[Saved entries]
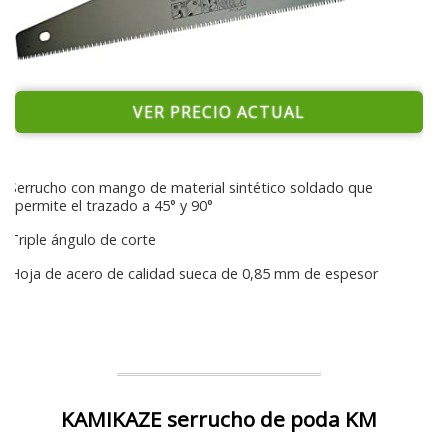
VER PRECIO ACTUAL
Serrucho con mango de material sintético soldado que
permite el trazado a 45° y 90°
Triple ángulo de corte
Hoja de acero de calidad sueca de 0,85 mm de espesor
KAMIKAZE serrucho de poda KM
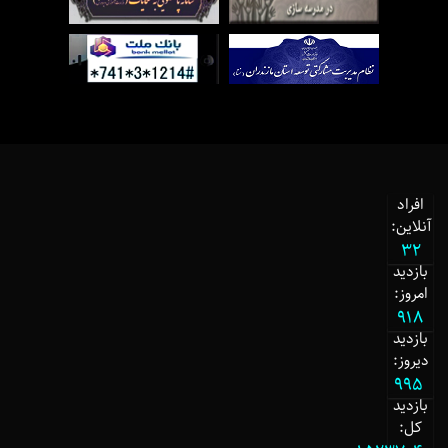
افراد
آنلاین:
32
بازدید
امروز:
918
بازدید
دیروز:
995
بازدید
کل:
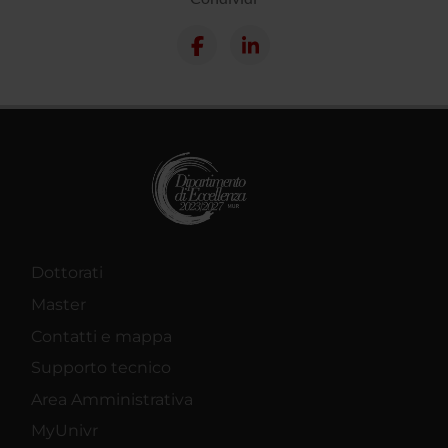
Dottorati
Master
Contatti e mappa
Supporto tecnico
Area Amministrativa
MyUnivr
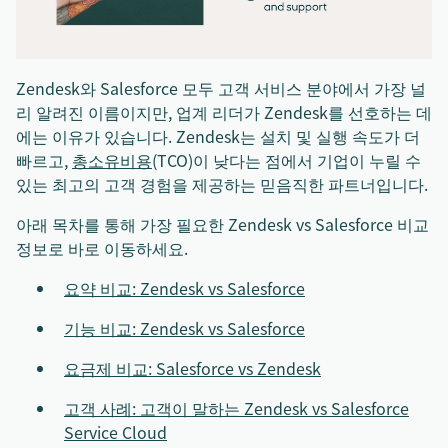
Zendesk와 Salesforce 모두 고객 서비스 분야에서 가장 널
리 알려진 이름이지만, 업계 리더가 Zendesk를 선호하는 데
에는 이유가 있습니다. Zendesk는 설치 및 실행 속도가 더
빠르고,
총소유비용
(TCO)이 낮다는 점에서 기업이 누릴 수
있는 최고의 고객 경험을 제공하는 믿음직한 파트너입니다.
아래 목차를 통해 가장 필요한 Zendesk vs Salesforce 비교
정보로 바로 이동하세요.
요약 비교: Zendesk vs Salesforce
기능 비교: Zendesk vs Salesforce
요금제 비교: Salesforce vs Zendesk
고객 사례: 고객이 말하는 Zendesk vs Salesforce
Service Cloud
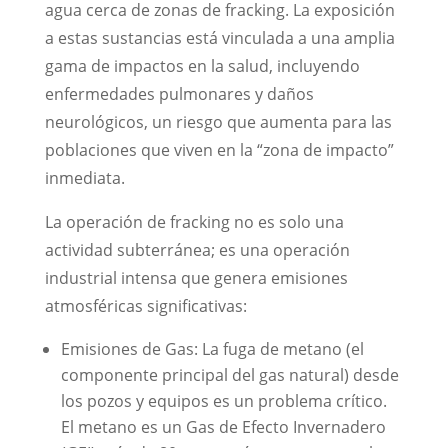
agua cerca de zonas de fracking. La exposición
a estas sustancias está vinculada a una amplia
gama de impactos en la salud, incluyendo
enfermedades pulmonares y daños
neurológicos, un riesgo que aumenta para las
poblaciones que viven en la “zona de impacto”
inmediata.
La operación de fracking no es solo una
actividad subterránea; es una operación
industrial intensa que genera emisiones
atmosféricas significativas:
Emisiones de Gas: La fuga de metano (el
componente principal del gas natural) desde
los pozos y equipos es un problema crítico.
El metano es un Gas de Efecto Invernadero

### EXERCISE AIM
Nothing but the lines from the one containing "enfermedades pulmonares y daños" through the final line of the data above is to be reproduced, each exactly as written.

### SOLUTION
enfermedades pulmonares y daños
neurológicos, un riesgo que aumenta para las
poblaciones que viven en la “zona de impacto”
inmediata.
La operación de fracking no es solo una
actividad subterránea; es una operación
industrial intensa que genera emisiones
atmosféricas significativas:
Emisiones de Gas: La fuga de metano (el
componente principal del gas natural) desde
los pozos y equipos es un problema crítico.
El metano es un Gas de Efecto Invernadero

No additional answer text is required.